Member of the Chamber of Deputies
- In office 29 April 2008 – 10 January 2011
- Constituency: Piedmont 2

Member of the Senate
- In office 9 May 1996 – 29 April 2008

Personal details
- Born: 16 June 1951 Milan
- Party: Forza Italia The People of Freedom
- Alma mater: University of Milan

= Giuseppe Vegas =

Italian politician (born 1951)

Giuseppe Vegas (born 16 June 1951, in Milan) is an Italian politician.

==Biography==
Graduated with honors in law in 1973 at the University of Milan, he was scientific director of the Einaudi Foundation in Rome and editor-in-chief of Einaudi News, the foundation's newsletter. He has worked in the field of public administration since 1975. Since 1978 he has been a parliamentary councilor at the Senate of the Republic, where he has long been secretary of the Budget Commission.

In 1995 he was appointed Undersecretary for Finance and, subsequently, to the Treasury in the Dini Government. In the subsequent 1996 election, he was elected senator in the Novara constituency for the Pole for Freedoms. In this legislature he was a member of the Budget Commission, of the Bicameral Commission for constitutional reforms and of the Council for the Regulations.
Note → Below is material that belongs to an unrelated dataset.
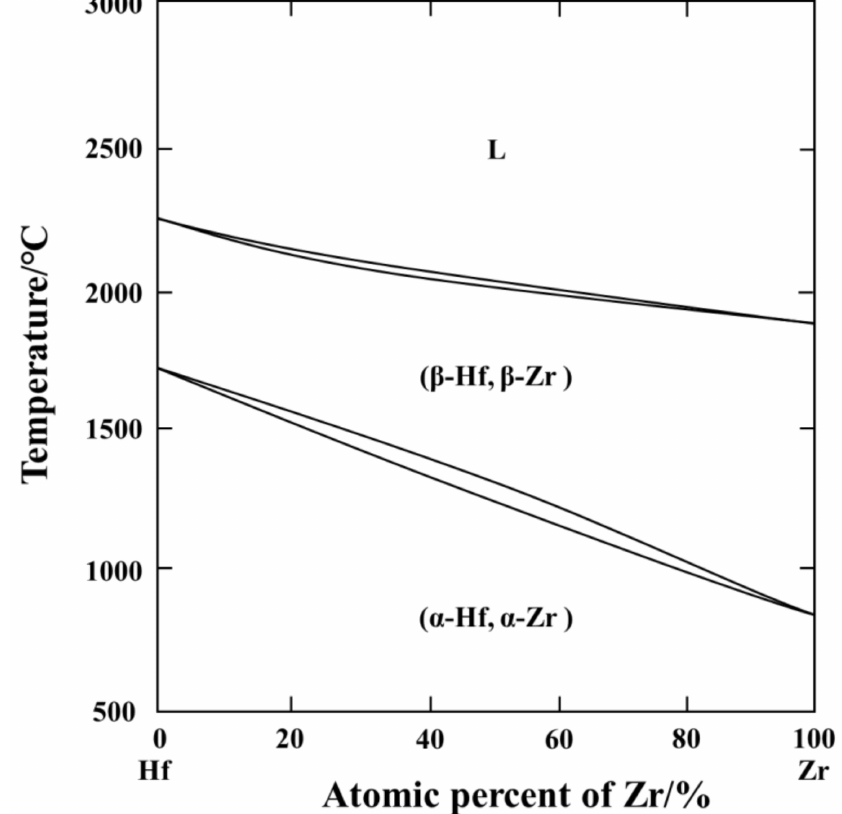
Figure 3. The Zr-Hf phase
He was also vice-president of the Forza Italia parliamentary group.

He was delegated by his party to the congress of the European People's Party in Berlin in January 2001. Re-elected to the Senate in the 2001 parliamentary election, again in the Novara uninominal constituency. Appointed Undersecretary and subsequently Deputy Minister of Economy and Finance of the governments led by Silvio Berlusconi in the five-year period 2001–2006.

In the 2006 political elections he was re-elected senator for the third time for the Forza Italia slate in Piedmont. He was a member of the Budget Commission and of the European Union Policy Commission. He also held the position of deputy leader of Forza Italia in the Senate.

In the 2008 general elections he was re-elected in Parliament (this time in the Chamber of Deputies) on the PdL list and was appointed Undersecretary and subsequently deputy minister of the Economy and Finance in the fourth Berlusconi government.

On November 18, 2010 he was appointed by the Council of Ministers to the office of President of CONSOB. He continued to participate in the proceedings of the Chamber of Deputies, including the vote of no confidence in the Berlusconi government on December 14, 2010, as his resignation was scheduled after votes on no-confidence motions.

On 10 January 2011 the Chamber of Deputies approved his resignation.